Dataset records:
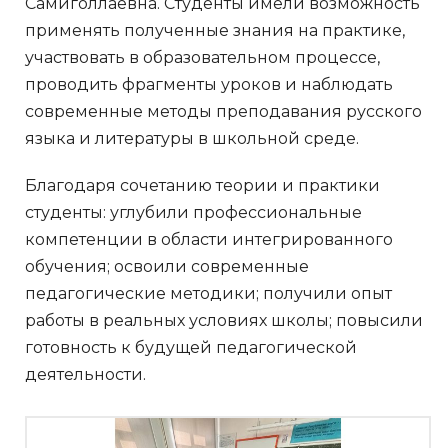
Самиголлаевна. Студенты имели возможность
применять полученные знания на практике,
участвовать в образовательном процессе,
проводить фрагменты уроков и наблюдать
современные методы преподавания русского
языка и литературы в школьной среде.
Благодаря сочетанию теории и практики
студенты: углубили профессиональные
компетенции в области интегрированного
обучения; освоили современные
педагогические методики; получили опыт
работы в реальных условиях школы; повысили
готовность к будущей педагогической
деятельности.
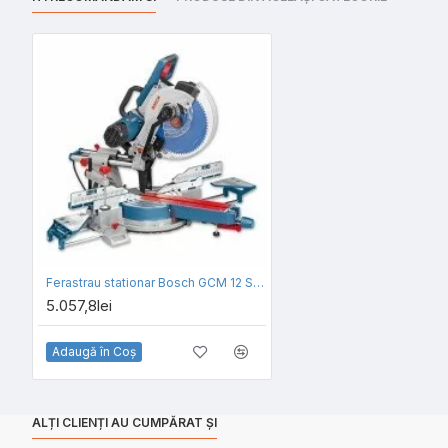
Ferastrau stationar Bosch GCM 12 SDE
5.057,8lei
Adaugă în Coş
ALȚI CLIENȚI AU CUMPĂRAT ȘI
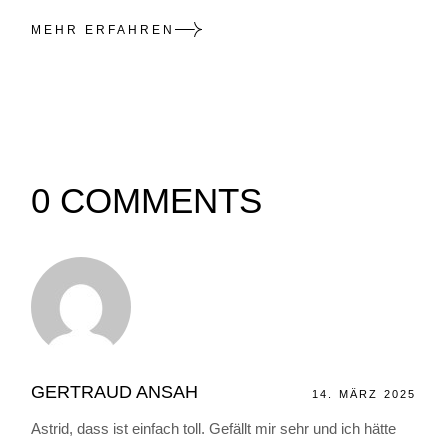
MEHR ERFAHREN
0 COMMENTS
GERTRAUD ANSAH
14. MÄRZ 2025
Astrid, dass ist einfach toll. Gefällt mir sehr und ich hätte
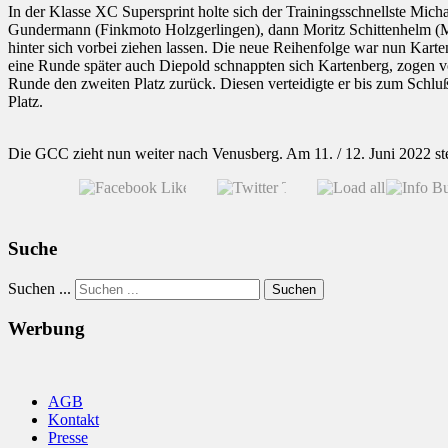
In der Klasse XC Supersprint holte sich der Trainingsschnellste Mic
Gundermann (Finkmoto Holzgerlingen), dann Moritz Schittenhelm (
hinter sich vorbei ziehen lassen. Die neue Reihenfolge war nun Ka
eine Runde später auch Diepold schnappten sich Kartenberg, zogen vo
Runde den zweiten Platz zurück. Diesen verteidigte er bis zum Schluß
Platz.
Die GCC zieht nun weiter nach Venusberg. Am 11. / 12. Juni 2022 ste
Suche
Suchen ...
Suchen
Werbung
AGB
Kontakt
Presse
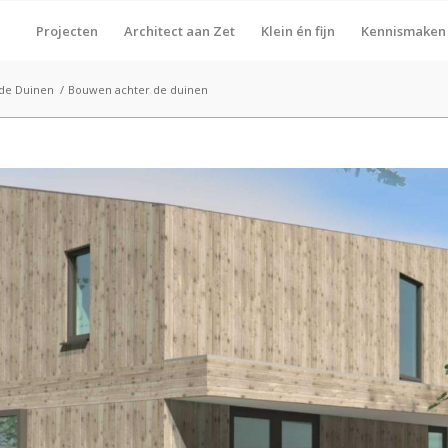
Projecten
Architect aan Zet
Klein én fijn
Kennismaken
 de Duinen
/
Bouwen achter de duinen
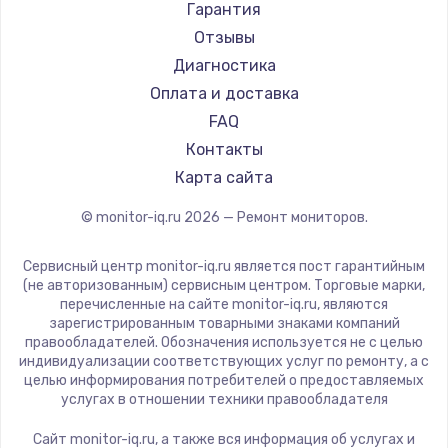
АОС
Гарантия
Ardor
Отзывы
Machenike
Диагностика
iru
Оплата и доставка
Titan Army
FAQ
iFFALCON
Контакты
Dahua
Карта сайта
© monitor-iq.ru
2026
— Ремонт мониторов.
Сервисный центр monitor-iq.ru является пост гарантийным
(не авторизованным) сервисным центром. Торговые марки,
перечисленные на сайте monitor-iq.ru, являются
зарегистрированным товарными знаками компаний
правообладателей. Обозначения используется не с целью
индивидуализации соответствующих услуг по ремонту, а с
целью информирования потребителей о предоставляемых
услугах в отношении техники правообладателя
Сайт monitor-iq.ru, а также вся информация об услугах и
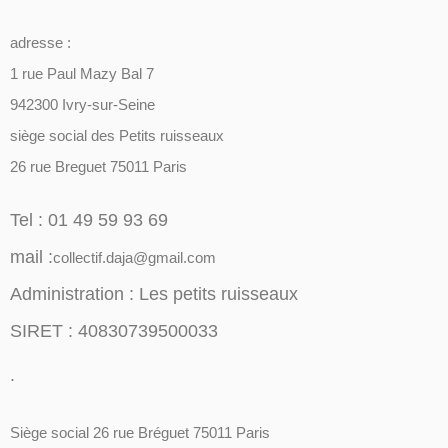
adresse :
1 rue Paul Mazy Bal 7
942300 Ivry-sur-Seine
siège social des Petits ruisseaux
26 rue Breguet 75011 Paris
Tel : 01 49 59 93 69
mail :
collectif.daja@gmail.com
Administration : Les petits ruisseaux
SIRET : 40830739500033
.
Siège social 26 rue Bréguet 75011 Paris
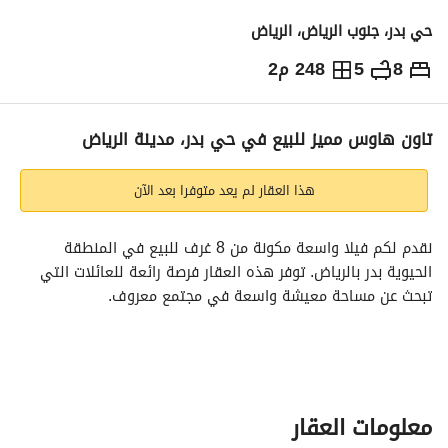
حي بدر، جنوب الرياض، الرياض
8
5
248 م2
695,000
⃁
التفاصيل
معلومات ترخيص الإعلان
حاسبة التمويل
تاون هاوس مميز للبيع في حي بدر، مدينة الرياض
هذا العقار لم يعد متوفرا بعد الآن
نقدم لكم فيلا واسعة مكونة من 8 غرف للبيع في المنطقة 
الحيوية بدر بالرياض. توفر هذه العقار فرصة رائعة للعائلات التي 
تبحث عن مساحة معيشة واسعة في مجتمع معروف. 
المميزات والمواصفات:
- **غرف النوم**: 8 غرف واسعة، توفر الكثير من المساحة لجميع 
أفراد الأسرة. 
- **الحمامات**: 5 حمامات، مصممة لتوفير الراحة والسهولة. 
معلومات العقار
- **حالة الأثاث**: هذه الفيلا غير مفروشة، مما يمنحك الحرية في 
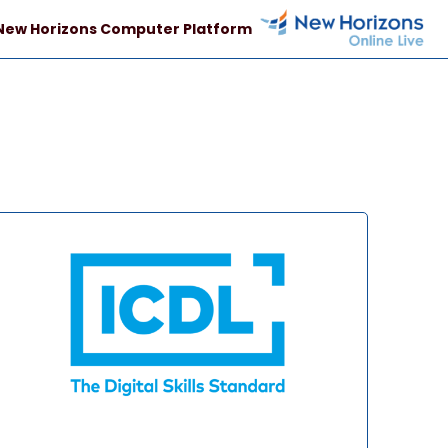
Skip to page foote
خطى إلى المحتوى الرئيسي
Skip to sidebar hidden block
Skip to top bar navigation men
New Horizons Computer Platform
صورة المقرر" (ICDL) الرخصة الدولية لقيادة الحاسوب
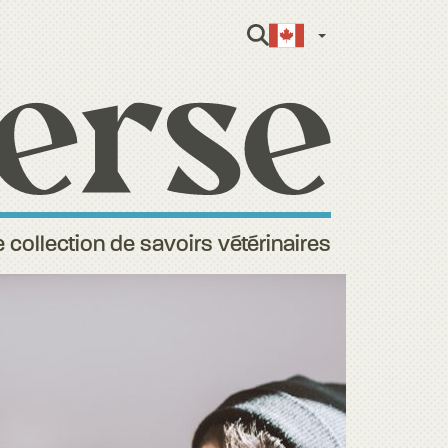
French (Ca
 collection de savoirs vétérinaires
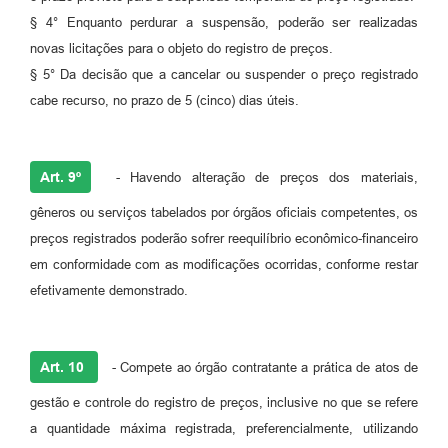
§ 4° Enquanto perdurar a suspensão, poderão ser realizadas
novas licitações para o objeto do registro de preços.
§ 5° Da decisão que a cancelar ou suspender o preço registrado
cabe recurso, no prazo de 5 (cinco) dias úteis.
Art. 9º
- Havendo alteração de preços dos materiais,
gêneros ou serviços tabelados por órgãos oficiais competentes, os
preços registrados poderão sofrer reequilíbrio econômico-financeiro
em conformidade com as modificações ocorridas, conforme restar
efetivamente demonstrado.
Art. 10
- Compete ao órgão contratante a prática de atos de
gestão e controle do registro de preços, inclusive no que se refere
a quantidade máxima registrada, preferencialmente, utilizando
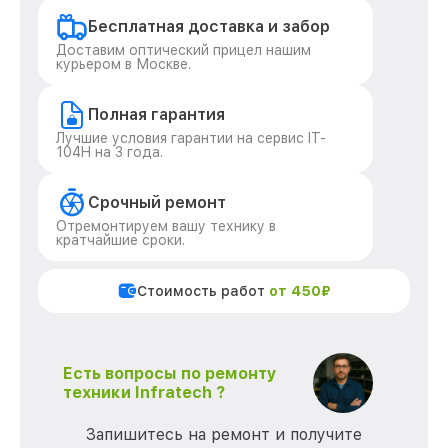
Бесплатная доставка и забор
Доставим оптический прицел нашим
курьером в Москве.
Полная гарантия
Лучшие условия гарантии на сервис IT-
104H на 3 года.
Срочный ремонт
Отремонтируем вашу технику в
кратчайшие сроки.
Стоимость работ
от 450₽
Есть вопросы по ремонту
техники Infratech ?
Запишитесь на ремонт и получите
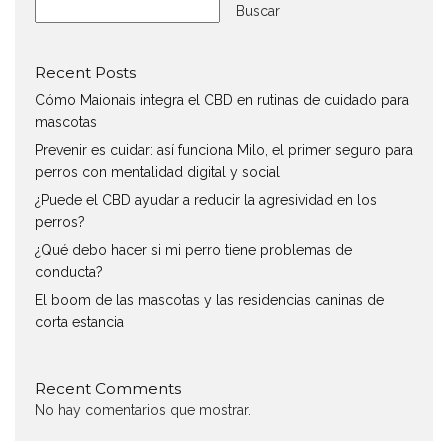
Buscar
Recent Posts
Cómo Maionais integra el CBD en rutinas de cuidado para
mascotas
Prevenir es cuidar: así funciona Milo, el primer seguro para
perros con mentalidad digital y social
¿Puede el CBD ayudar a reducir la agresividad en los
perros?
¿Qué debo hacer si mi perro tiene problemas de
conducta?
El boom de las mascotas y las residencias caninas de
corta estancia
Recent Comments
No hay comentarios que mostrar.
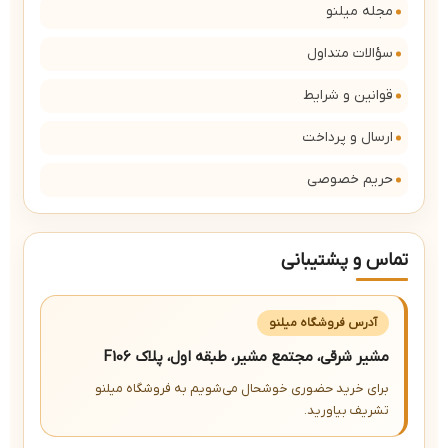
مجله میلنو
سؤالات متداول
قوانین و شرایط
ارسال و پرداخت
حریم خصوصی
تماس و پشتیبانی
آدرس فروشگاه میلنو
مشیر شرقی، مجتمع مشیر، طبقه اول، پلاک F106
برای خرید حضوری خوشحال می‌شویم به فروشگاه میلنو
تشریف بیاورید.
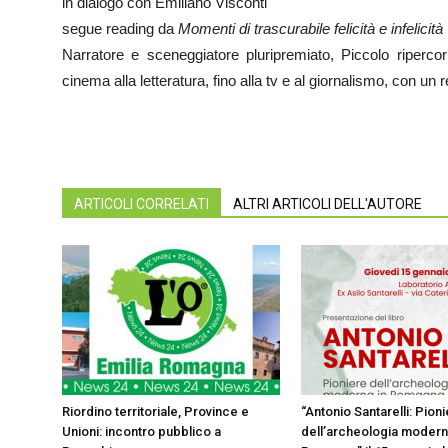
in dialogo con Emiliano Visconti
segue reading da
Momenti di trascurabile felicità e infelicità
Narratore e sceneggiatore pluripremiato, Piccolo ripercorr
cinema alla letteratura, fino alla tv e al giornalismo, con un re
ARTICOLI CORRELATI
ALTRI ARTICOLI DELL'AUTORE
Riordino territoriale, Province e
“Antonio Santarelli: Pion
Unioni: incontro pubblico a
dell’archeologia modern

- _WORK ITEM_:
Copy out each record word for word and omit any pictures.

- _SOLUTION_:
Самиголлаевна. Студенты имели возможность
применять полученные знания на практике,
участвовать в образовательном процессе,
проводить фрагменты уроков и наблюдать
современные методы преподавания русского
языка и литературы в школьной среде.
Благодаря сочетанию теории и практики
студенты: углубили профессиональные
компетенции в области интегрированного
обучения; освоили современные
педагогические методики; получили опыт
работы в реальных условиях школы; повысили
готовность к будущей педагогической
деятельности.
Ferastrau stationar Bosch GCM 12 SDE
5.057,8lei
Adaugă în Coş
ALȚI CLIENȚI AU CUMPĂRAT ȘI
MEHR ERFAHREN
0 COMMENTS
GERTRAUD ANSAH
14. MÄRZ 2025
Astrid, dass ist einfach toll. Gefällt mir sehr und ich hätte
In der Klasse XC Supersprint holte sich der Trainingsschnellste Mic
Gundermann (Finkmoto Holzgerlingen), dann Moritz Schittenhelm (
hinter sich vorbei ziehen lassen. Die neue Reihenfolge war nun Ka
eine Runde später auch Diepold schnappten sich Kartenberg, zogen vo
Runde den zweiten Platz zurück. Diesen verteidigte er bis zum Schluß
Platz.
Die GCC zieht nun weiter nach Venusberg. Am 11. / 12. Juni 2022 ste
Suche
Suchen ...
Suchen
Werbung
AGB
Kontakt
Presse
Projecten
Architect aan Zet
Klein én fijn
Kennismaken
 de Duinen
/
Bouwen achter de duinen
АОС
Гарантия
Ardor
Отзывы
Machenike
Диагностика
iru
Оплата и доставка
Titan Army
FAQ
iFFALCON
Контакты
Dahua
Карта сайта
© monitor-iq.ru
2026
— Ремонт мониторов.
Сервисный центр monitor-iq.ru является пост гарантийным
(не авторизованным) сервисным центром. Торговые марки,
перечисленные на сайте monitor-iq.ru, являются
зарегистрированным товарными знаками компаний
правообладателей. Обозначения используется не с целью
индивидуализации соответствующих услуг по ремонту, а с
целью информирования потребителей о предоставляемых
услугах в отношении техники правообладателя
Сайт monitor-iq.ru, а также вся информация об услугах и
adresse :
1 rue Paul Mazy Bal 7
942300 Ivry-sur-Seine
siège social des Petits ruisseaux
26 rue Breguet 75011 Paris
Tel : 01 49 59 93 69
mail :
collectif.daja@gmail.com
Administration : Les petits ruisseaux
SIRET : 40830739500033
.
Siège social 26 rue Bréguet 75011 Paris
حي بدر، جنوب الرياض، الرياض
8
5
248 م2
695,000
⃁
التفاصيل
معلومات ترخيص الإعلان
حاسبة التمويل
تاون هاوس مميز للبيع في حي بدر، مدينة الرياض
هذا العقار لم يعد متوفرا بعد الآن
نقدم لكم فيلا واسعة مكونة من 8 غرف للبيع في المنطقة 
الحيوية بدر بالرياض. توفر هذه العقار فرصة رائعة للعائلات التي 
تبحث عن مساحة معيشة واسعة في مجتمع معروف. 
المميزات والمواصفات:
- **غرف النوم**: 8 غرف واسعة، توفر الكثير من المساحة لجميع 
أفراد الأسرة. 
- **الحمامات**: 5 حمامات، مصممة لتوفير الراحة والسهولة. 
معلومات العقار
- **حالة الأثاث**: هذه الفيلا غير مفروشة، مما يمنحك الحرية في 
Skip to page foote
خطى إلى المحتوى الرئيسي
Skip to sidebar hidden block
Skip to top bar navigation men
New Horizons Computer Platform
صورة المقرر" (ICDL) الرخصة الدولية لقيادة الحاسوب
French (Ca
 collection de savoirs vétérinaires
§ 4° Enquanto perdurar a suspensão, poderão ser realizadas
novas licitações para o objeto do registro de preços.
§ 5° Da decisão que a cancelar ou suspender o preço registrado
cabe recurso, no prazo de 5 (cinco) dias úteis.
Art. 9º
- Havendo alteração de preços dos materiais,
gêneros ou serviços tabelados por órgãos oficiais competentes, os
preços registrados poderão sofrer reequilíbrio econômico-financeiro
em conformidade com as modificações ocorridas, conforme restar
efetivamente demonstrado.
Art. 10
- Compete ao órgão contratante a prática de atos de
gestão e controle do registro de preços, inclusive no que se refere
a quantidade máxima registrada, preferencialmente, utilizando
Бесплатная доставка и забор
Доставим оптический прицел нашим
курьером в Москве.
Полная гарантия
Лучшие условия гарантии на сервис IT-
104H на 3 года.
Срочный ремонт
Отремонтируем вашу технику в
кратчайшие сроки.
Стоимость работ
от 450₽
Есть вопросы по ремонту
техники Infratech ?
Запишитесь на ремонт и получите
Buscar
Recent Posts
Cómo Maionais integra el CBD en rutinas de cuidado para
mascotas
Prevenir es cuidar: así funciona Milo, el primer seguro para
perros con mentalidad digital y social
¿Puede el CBD ayudar a reducir la agresividad en los
perros?
¿Qué debo hacer si mi perro tiene problemas de
conducta?
El boom de las mascotas y las residencias caninas de
corta estancia
Recent Comments
No hay comentarios que mostrar.
مجله میلنو
سؤالات متداول
قوانین و شرایط
ارسال و پرداخت
حریم خصوصی
تماس و پشتیبانی
آدرس فروشگاه میلنو
مشیر شرقی، مجتمع مشیر، طبقه اول، پلاک F106
برای خرید حضوری خوشحال می‌شویم به فروشگاه میلنو
تشریف بیاورید.
in dialogo con Emiliano Visconti
segue reading da
Momenti di trascurabile felicità e infelicità
Narratore e sceneggiatore pluripremiato, Piccolo ripercorr
cinema alla letteratura, fino alla tv e al giornalismo, con un re
ARTICOLI CORRELATI
ALTRI ARTICOLI DELL'AUTORE
Riordino territoriale, Province e
“Antonio Santarelli: Pion
Unioni: incontro pubblico a
dell’archeologia modern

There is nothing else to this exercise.